On top of that, the Korean constitution often fails to guarantee that equal opportunity of education is given to everyone. Although every single clause is designated to ensure that every student is given the equal chance of education. However, it is the opposite in reality. For instance, nowadays, the Korean government has been supporting independent private high schools. This idea was suggested to compensate for the defects of the policy on the equalization of high schools. It has a goal of satisfying diverse demands of education, promising the right of choice, and intensifying education competitiveness. However, the idea was criticized since it just deepened the inequality of opportunity of education and widened the social gap between the rich and the poor.
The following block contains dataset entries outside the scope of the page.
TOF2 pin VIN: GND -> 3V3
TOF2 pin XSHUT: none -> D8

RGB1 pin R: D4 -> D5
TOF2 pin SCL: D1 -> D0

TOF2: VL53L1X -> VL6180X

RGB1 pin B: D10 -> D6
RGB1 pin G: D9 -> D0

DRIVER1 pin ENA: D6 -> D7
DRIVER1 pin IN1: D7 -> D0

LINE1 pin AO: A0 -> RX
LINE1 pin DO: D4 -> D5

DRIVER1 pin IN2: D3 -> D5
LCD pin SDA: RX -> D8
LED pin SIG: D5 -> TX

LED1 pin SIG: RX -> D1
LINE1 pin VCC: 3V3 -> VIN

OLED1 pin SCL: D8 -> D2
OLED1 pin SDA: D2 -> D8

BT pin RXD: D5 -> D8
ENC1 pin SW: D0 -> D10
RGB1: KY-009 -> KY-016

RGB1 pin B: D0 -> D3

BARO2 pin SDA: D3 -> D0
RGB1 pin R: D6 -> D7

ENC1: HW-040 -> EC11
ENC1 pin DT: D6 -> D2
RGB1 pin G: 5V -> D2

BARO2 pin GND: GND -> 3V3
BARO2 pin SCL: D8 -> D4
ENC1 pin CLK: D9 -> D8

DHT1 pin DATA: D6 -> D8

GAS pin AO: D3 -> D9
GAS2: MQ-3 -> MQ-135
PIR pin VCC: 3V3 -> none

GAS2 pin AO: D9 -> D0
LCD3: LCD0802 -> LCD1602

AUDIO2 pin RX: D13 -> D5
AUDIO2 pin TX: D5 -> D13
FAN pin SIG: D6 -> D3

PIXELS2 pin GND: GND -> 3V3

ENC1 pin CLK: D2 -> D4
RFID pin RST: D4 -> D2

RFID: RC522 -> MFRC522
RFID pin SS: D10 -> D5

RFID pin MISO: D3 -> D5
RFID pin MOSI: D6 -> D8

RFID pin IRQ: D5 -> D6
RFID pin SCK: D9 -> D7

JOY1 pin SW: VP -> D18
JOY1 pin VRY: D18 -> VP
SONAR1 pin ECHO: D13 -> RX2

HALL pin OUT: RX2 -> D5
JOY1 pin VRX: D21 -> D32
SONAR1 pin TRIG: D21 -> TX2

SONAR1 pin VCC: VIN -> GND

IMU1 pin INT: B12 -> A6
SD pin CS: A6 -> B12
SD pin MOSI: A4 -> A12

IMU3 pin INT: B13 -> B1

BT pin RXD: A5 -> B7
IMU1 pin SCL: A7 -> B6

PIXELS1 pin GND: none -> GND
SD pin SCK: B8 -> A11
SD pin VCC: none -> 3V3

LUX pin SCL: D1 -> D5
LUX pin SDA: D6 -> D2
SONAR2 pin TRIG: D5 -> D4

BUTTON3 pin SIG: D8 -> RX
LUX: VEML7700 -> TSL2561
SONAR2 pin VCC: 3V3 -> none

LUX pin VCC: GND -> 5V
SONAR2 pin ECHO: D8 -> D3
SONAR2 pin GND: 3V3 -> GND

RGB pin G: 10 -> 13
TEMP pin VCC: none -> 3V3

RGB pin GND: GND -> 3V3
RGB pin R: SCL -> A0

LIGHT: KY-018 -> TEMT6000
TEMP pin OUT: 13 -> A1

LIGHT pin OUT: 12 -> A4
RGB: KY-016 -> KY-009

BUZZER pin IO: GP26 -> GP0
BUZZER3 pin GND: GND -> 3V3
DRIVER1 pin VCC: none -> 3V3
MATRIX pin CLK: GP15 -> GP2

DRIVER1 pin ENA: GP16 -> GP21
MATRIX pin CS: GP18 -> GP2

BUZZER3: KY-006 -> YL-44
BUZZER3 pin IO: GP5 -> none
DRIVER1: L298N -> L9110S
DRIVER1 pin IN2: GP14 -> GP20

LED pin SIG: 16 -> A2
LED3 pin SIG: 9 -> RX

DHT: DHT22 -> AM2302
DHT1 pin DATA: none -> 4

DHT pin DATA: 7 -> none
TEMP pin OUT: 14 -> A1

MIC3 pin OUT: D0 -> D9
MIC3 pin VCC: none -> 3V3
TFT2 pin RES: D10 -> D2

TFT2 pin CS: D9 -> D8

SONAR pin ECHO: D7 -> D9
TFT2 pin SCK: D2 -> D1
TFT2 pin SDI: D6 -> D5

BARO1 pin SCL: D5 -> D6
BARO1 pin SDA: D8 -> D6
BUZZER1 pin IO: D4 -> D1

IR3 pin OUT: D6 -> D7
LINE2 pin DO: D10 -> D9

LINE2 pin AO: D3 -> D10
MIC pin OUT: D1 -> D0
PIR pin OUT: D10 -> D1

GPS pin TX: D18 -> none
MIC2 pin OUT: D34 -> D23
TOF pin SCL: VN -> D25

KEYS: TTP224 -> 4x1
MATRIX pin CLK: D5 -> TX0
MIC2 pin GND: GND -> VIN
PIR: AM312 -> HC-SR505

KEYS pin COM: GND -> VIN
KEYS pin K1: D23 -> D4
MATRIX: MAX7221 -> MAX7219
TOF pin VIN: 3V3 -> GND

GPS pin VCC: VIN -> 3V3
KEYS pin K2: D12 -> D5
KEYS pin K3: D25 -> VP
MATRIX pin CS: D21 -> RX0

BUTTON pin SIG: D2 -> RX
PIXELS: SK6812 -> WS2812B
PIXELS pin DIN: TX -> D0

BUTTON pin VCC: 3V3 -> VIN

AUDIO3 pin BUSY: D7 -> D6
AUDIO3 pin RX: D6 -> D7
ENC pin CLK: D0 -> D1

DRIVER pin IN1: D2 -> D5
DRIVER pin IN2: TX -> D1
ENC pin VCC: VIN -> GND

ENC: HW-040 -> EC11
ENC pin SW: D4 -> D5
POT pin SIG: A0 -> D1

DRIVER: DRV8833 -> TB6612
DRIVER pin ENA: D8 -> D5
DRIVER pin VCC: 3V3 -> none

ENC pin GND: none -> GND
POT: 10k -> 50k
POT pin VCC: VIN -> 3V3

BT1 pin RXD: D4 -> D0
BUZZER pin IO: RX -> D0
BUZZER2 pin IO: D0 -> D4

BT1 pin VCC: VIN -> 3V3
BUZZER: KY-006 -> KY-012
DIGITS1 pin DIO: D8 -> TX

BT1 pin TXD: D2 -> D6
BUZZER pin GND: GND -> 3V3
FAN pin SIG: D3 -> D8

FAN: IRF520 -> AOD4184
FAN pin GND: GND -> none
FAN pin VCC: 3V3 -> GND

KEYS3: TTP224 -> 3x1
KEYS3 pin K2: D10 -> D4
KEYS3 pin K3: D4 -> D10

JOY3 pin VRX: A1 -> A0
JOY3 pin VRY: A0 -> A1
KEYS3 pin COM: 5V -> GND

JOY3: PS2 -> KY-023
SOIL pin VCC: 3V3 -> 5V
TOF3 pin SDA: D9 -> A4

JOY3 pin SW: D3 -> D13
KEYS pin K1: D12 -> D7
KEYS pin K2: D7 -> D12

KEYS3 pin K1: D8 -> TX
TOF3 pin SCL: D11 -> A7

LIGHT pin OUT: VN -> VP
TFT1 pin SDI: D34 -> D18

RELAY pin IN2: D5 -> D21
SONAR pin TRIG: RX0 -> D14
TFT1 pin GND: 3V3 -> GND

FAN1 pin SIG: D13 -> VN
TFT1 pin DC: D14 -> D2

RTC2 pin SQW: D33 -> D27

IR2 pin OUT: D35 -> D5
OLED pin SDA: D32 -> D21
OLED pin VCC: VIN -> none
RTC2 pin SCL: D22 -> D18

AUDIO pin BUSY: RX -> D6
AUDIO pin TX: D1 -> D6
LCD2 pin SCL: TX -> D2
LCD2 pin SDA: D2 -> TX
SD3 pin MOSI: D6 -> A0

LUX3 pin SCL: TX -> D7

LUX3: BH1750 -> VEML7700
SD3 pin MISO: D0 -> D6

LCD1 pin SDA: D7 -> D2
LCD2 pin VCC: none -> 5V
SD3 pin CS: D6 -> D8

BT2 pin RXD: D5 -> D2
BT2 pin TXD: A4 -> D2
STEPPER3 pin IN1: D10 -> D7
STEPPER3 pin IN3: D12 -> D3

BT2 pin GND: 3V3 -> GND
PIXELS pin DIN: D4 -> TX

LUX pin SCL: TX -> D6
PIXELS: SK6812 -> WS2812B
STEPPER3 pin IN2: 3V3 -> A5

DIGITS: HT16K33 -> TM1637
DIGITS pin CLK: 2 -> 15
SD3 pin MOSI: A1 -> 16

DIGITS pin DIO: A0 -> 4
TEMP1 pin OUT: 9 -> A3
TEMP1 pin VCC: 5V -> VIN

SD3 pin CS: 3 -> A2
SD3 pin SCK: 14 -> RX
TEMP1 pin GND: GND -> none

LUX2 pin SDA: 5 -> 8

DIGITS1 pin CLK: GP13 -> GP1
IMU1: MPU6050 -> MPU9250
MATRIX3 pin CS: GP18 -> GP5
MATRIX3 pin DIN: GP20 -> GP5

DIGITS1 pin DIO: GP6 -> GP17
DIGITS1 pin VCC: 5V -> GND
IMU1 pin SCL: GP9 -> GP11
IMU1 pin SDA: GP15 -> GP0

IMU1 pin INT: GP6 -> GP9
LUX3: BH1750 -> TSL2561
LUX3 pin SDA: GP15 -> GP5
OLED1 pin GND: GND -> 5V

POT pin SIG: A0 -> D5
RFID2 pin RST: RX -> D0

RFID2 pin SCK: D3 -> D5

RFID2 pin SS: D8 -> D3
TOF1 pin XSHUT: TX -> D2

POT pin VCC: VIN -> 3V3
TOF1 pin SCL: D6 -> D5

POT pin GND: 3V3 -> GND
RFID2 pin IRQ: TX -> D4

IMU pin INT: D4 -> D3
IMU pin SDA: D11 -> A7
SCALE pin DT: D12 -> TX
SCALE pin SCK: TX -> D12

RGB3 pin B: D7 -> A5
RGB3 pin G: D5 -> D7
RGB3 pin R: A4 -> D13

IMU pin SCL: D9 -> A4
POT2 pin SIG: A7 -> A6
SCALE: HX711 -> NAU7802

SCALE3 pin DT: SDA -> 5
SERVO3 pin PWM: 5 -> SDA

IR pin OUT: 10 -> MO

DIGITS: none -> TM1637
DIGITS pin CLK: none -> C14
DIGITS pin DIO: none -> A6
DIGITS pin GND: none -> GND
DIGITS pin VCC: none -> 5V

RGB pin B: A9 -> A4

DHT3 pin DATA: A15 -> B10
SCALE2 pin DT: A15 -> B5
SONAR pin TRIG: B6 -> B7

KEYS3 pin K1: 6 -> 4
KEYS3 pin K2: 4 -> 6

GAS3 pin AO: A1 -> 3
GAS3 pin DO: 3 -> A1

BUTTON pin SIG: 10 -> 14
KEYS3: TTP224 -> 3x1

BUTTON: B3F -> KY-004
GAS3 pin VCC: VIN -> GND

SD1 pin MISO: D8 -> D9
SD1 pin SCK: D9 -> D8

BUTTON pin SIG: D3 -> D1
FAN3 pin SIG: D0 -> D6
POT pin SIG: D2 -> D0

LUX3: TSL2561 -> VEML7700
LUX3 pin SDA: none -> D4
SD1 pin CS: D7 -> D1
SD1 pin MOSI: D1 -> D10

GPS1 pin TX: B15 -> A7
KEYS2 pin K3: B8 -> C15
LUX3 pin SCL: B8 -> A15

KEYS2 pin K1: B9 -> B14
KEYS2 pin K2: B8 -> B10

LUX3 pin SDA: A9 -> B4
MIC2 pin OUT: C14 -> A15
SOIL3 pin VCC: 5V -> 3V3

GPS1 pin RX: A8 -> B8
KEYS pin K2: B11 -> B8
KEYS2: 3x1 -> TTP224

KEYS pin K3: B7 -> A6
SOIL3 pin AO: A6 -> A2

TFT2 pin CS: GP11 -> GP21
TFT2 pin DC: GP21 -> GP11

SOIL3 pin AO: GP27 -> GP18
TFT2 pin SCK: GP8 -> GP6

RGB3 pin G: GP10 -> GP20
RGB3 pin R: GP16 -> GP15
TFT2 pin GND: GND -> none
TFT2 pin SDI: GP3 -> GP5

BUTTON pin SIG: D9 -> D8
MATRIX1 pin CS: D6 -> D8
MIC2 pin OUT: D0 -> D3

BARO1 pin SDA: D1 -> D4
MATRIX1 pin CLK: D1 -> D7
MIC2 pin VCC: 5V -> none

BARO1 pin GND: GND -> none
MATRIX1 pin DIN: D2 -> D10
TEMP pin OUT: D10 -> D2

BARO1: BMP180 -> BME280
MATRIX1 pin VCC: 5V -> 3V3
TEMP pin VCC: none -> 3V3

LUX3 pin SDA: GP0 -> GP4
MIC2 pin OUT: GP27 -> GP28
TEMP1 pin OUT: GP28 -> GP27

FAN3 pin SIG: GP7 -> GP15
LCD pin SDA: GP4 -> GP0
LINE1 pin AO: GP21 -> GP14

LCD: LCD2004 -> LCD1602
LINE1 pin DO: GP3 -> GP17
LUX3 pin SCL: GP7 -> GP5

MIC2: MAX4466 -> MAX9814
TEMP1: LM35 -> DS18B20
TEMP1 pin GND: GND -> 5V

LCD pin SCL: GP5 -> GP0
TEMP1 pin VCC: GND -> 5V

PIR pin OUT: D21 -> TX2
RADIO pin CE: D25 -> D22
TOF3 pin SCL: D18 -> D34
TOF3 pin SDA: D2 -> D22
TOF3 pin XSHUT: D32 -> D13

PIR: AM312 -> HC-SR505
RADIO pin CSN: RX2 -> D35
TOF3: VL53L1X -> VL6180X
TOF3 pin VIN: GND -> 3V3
Based on the result of carrying out the policy of sponsoring independent private high schools, it can be concluded that sequencing became more remarkable than in the past. In this regard, there are some provisions in the Korean Constitution that do not promise the equal chance at education for students.
Although it seems like there is nothing to change in the Korean Constitution, there are some points that have to be revised to ensure that everyone in Korea is happy. In order to guarantee the right to happiness of every single individual, it is essential that the Korean Constitution is revised.